TURQUIE / KURDISTAN – 30 ans se sont écoulés depuis le massacre de 15 civils kurdes, dont plusieurs enfants et femmes, à Digor mais la douleur et la colère qu’il a provoquées restent intactes. Les habitants de Digor continuent leur résistance malgré les atrocités de l’État turc.
Le 14 août 1993, des milliers de Kurdes se sont rassemblés dans le village de Nexşan (Kocaköy), dans le district de Digor de la province de Kars, pour protester contre l’imposition du système de « garde du village armés », (paramilitaires armés choisis parmi les civils des régions kurdes censés combattre la guérilla kurde) les perquisitions et la torture. La foule a été isolée par des unités de la police des opérations spéciales à 2 kilomètres de Digor et a été soumise à des tirs sans sommation.
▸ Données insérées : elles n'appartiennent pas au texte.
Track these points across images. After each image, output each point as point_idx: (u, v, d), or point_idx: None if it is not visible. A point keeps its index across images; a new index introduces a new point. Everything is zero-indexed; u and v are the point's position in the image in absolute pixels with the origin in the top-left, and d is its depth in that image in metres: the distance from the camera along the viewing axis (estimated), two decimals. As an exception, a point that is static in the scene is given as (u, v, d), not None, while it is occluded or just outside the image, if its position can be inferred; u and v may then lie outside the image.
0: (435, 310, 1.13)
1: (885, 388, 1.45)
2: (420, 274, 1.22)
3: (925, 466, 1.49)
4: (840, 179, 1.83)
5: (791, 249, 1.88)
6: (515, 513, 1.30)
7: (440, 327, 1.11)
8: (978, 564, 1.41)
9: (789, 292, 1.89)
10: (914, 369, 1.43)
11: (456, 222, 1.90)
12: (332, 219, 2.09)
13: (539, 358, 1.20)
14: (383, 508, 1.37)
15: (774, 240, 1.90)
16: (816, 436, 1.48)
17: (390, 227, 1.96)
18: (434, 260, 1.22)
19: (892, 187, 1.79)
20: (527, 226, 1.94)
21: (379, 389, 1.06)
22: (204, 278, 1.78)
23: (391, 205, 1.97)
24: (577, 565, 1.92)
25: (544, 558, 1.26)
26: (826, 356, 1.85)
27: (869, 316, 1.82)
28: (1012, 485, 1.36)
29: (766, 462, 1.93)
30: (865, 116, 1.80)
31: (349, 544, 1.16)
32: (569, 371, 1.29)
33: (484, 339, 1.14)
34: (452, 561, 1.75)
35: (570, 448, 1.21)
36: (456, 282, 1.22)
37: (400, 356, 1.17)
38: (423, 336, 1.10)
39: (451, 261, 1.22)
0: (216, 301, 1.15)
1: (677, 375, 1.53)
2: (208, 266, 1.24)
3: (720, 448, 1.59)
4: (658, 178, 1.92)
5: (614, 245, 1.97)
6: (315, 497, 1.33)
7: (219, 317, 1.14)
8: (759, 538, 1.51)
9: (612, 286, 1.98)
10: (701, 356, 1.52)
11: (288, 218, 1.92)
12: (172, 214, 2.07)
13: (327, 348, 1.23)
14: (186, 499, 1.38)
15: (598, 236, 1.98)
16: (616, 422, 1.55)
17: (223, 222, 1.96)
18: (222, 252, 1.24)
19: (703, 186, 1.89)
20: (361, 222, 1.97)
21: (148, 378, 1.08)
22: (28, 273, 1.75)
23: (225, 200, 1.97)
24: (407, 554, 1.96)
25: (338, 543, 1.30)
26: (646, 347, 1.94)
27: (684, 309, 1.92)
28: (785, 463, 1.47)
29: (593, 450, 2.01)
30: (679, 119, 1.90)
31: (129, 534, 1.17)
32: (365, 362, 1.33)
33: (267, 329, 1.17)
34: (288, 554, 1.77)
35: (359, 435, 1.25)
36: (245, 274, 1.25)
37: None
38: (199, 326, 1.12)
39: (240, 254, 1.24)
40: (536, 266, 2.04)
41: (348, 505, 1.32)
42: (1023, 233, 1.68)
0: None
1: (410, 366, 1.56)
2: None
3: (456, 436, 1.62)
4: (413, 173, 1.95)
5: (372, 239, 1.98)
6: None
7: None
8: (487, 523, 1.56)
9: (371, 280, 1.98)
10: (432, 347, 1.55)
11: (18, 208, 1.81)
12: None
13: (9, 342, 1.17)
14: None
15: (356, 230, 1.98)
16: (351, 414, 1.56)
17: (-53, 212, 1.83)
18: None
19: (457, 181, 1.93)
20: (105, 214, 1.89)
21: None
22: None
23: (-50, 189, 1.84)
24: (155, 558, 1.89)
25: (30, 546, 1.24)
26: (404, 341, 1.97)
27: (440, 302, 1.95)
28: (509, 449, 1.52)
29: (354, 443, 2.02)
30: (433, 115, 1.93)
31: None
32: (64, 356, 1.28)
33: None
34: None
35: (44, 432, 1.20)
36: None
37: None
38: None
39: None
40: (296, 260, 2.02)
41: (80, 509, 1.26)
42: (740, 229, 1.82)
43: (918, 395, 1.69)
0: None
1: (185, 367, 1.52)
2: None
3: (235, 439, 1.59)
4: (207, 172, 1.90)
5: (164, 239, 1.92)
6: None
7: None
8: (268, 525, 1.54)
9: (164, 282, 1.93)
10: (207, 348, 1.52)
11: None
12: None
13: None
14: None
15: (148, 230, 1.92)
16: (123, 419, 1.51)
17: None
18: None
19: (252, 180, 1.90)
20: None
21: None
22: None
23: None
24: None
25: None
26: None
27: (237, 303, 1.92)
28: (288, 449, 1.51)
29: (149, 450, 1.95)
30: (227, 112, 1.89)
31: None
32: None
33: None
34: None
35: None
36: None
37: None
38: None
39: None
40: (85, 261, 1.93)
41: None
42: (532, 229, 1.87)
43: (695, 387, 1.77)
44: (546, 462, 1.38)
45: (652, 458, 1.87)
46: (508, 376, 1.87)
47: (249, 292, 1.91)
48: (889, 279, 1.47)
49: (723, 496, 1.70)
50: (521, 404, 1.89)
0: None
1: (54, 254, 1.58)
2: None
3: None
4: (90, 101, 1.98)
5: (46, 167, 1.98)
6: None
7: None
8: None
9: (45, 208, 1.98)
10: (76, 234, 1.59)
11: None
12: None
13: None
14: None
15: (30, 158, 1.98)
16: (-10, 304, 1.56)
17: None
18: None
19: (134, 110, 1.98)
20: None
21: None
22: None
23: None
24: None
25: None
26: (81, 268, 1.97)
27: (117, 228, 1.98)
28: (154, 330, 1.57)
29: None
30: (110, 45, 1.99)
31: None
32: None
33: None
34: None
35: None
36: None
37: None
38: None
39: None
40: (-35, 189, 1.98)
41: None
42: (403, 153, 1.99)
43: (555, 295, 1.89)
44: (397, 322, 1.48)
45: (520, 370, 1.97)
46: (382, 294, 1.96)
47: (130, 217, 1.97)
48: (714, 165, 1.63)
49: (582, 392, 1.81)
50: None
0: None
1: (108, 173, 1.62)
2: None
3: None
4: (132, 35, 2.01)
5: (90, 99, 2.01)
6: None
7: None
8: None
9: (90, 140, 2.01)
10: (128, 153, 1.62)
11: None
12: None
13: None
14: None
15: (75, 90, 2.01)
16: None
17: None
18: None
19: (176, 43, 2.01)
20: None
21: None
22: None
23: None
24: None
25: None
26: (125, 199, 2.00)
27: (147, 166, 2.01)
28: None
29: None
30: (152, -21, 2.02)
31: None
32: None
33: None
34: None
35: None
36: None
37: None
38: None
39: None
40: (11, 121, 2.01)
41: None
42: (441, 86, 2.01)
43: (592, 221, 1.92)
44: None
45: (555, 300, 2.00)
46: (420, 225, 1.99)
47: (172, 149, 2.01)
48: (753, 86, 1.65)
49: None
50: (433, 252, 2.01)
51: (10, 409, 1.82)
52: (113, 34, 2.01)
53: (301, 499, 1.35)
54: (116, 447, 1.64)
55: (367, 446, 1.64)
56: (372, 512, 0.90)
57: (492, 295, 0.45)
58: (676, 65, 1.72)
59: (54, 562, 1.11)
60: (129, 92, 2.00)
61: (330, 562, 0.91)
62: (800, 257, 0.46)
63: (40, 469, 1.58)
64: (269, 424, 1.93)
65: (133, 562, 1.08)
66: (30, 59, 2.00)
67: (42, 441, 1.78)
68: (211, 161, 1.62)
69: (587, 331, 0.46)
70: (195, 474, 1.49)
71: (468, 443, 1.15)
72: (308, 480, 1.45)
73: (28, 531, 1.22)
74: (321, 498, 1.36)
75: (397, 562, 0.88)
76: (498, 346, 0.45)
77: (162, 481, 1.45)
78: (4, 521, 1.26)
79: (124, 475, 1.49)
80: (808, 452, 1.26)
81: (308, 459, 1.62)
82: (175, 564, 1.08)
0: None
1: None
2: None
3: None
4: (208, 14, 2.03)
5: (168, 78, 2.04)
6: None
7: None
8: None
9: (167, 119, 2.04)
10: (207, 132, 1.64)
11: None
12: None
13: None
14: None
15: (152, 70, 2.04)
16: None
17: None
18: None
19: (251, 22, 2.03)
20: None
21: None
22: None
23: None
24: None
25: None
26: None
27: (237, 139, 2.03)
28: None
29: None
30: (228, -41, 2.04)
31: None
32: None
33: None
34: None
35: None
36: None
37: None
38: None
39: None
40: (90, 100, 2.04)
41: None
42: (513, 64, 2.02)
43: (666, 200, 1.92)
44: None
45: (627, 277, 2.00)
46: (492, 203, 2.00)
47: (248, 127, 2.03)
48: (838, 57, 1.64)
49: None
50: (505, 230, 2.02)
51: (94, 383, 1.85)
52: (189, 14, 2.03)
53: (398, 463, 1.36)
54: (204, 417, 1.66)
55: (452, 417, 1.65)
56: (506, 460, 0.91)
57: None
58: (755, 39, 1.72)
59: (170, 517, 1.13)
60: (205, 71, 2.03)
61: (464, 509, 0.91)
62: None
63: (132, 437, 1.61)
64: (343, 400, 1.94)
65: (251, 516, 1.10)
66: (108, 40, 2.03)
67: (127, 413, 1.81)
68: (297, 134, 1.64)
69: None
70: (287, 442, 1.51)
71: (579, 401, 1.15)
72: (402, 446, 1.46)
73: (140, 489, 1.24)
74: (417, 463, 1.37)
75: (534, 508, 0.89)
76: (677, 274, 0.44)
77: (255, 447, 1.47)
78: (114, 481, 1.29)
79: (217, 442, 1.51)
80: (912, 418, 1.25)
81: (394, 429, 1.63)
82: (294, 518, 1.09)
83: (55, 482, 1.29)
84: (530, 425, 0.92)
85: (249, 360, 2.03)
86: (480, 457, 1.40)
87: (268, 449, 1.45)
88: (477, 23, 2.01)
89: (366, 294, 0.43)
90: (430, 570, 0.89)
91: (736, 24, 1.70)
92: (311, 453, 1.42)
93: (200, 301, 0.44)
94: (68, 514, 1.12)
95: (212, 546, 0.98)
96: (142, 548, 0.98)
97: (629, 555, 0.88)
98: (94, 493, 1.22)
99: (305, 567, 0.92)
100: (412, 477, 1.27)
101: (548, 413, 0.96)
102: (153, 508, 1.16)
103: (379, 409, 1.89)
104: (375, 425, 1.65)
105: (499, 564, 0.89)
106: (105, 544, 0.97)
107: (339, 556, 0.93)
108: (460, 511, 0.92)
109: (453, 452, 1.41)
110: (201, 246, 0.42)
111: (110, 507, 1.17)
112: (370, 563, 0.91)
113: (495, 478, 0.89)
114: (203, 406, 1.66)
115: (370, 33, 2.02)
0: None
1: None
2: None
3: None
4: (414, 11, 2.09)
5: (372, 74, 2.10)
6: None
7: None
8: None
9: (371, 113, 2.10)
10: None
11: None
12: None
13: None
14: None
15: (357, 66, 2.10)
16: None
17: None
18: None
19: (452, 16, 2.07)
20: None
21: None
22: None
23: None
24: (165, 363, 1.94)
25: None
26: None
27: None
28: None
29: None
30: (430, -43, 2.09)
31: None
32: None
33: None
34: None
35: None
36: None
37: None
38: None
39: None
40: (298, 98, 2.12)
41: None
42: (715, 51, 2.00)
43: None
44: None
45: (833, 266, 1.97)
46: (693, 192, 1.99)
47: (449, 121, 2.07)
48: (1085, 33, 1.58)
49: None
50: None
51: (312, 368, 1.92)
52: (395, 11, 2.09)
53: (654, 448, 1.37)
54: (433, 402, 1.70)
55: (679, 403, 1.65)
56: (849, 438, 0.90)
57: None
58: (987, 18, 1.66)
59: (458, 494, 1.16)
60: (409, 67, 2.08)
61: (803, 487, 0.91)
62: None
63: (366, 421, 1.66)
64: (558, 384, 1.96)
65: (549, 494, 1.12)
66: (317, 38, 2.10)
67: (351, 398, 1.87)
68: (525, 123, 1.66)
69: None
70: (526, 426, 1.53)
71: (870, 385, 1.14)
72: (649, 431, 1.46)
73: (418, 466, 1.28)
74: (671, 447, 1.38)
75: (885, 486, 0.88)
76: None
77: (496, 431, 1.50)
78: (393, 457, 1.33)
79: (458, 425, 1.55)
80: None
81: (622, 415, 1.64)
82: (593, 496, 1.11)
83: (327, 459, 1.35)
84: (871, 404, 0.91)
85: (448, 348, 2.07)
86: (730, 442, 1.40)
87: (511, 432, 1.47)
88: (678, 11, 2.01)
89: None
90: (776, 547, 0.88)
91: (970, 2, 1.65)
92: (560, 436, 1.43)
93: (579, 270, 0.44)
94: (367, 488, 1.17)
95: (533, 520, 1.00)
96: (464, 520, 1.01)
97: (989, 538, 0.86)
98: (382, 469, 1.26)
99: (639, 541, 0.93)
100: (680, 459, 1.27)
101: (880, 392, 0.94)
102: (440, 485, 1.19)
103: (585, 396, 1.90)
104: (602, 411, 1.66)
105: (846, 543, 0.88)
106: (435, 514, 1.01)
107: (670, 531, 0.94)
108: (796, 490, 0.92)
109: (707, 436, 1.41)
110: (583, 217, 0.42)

Les tirs croisés ont tué 17 personnes, dont 5 enfants, et en ont blessé plus de 200 autres.
Les victimes, pour lesquelles justice n’a pas toujours pas été rendue, sont Gülcan Çağdavul (8 ans), Selvi Çağdavul (14 ans), Yeter Kerenciler (13 ans), Necla Geçener (14 ans), Zarife Boylu (15 ans), Erdal Buğan (17 ans), Zeynep Çağdavul (19), Hacer Hacıoğlu (20), Suna Çidemal (21), Fatma Parlak (22), Faruk Aydın (27), Cemil Özvarış (39), Gıyasettin Çalışçı (41), Hasan Çağdavul (43), Süleyman Taş ( 47), Nurettin Orun (80) et Tütiye Talan (66).
Les douilles d’armes utilisées par les unités d’opérations spéciales ont été retrouvées mais pas leurs fusils d’assaut et d’autres armes. Dans un verdict rendu en 2006, les policiers ont été acquittés pour « légitime défense justifiable ».
Les femmes et les enfants qui ont participé à la marche de protestation portaient des robes et des foulards rouge-vert-jaune (« couleurs kurdes ») et ont donc été les premiers visés par les soldats turcs qui les ont attaqués. La plupart des victimes étaient des femmes et des enfants.
Certaines des personnes tuées dans l’agression meurtrière ont été attachées derrière des véhicules militaires et traînées au sol jusqu’au centre du district.
Après le massacre, l’État a forcé les habitants de Digor à quitter leur ville natale, ce qu’ils ont fermement refusé malgré toutes les répressions, tortures, détentions et arrestations qu’ils ont subies.
Alors que l’audience sur l’incident s’est poursuivie pendant 11 ans sans décision de justice, le défunt avocat des droits humains, Tahir Elçi, a porté l’affaire devant la Cour européenne des droits de l’homme en 2004, invoquant « des procédures judiciaires excessivement longues », « l’absence de enquête » et « violation du droit à la vie ».
En 2006, la Turquie a conclu l’affaire et huit policiers ont été acquittés après avoir soutenu dans leur défense écrite devant le tribunal que la foule avait ouvert le feu sur eux avec des fusils d’assaut malgré le fait qu’aucune preuve d’une telle attaque n’a été trouvée pendant la examen effectué sur les lieux après le massacre.
Annonçant son verdict après l’acquittement de l’accusé par la Turquie, la CEDH a condamné la Turquie à payer des dommages et intérêts pécuniaires et non pécuniaires.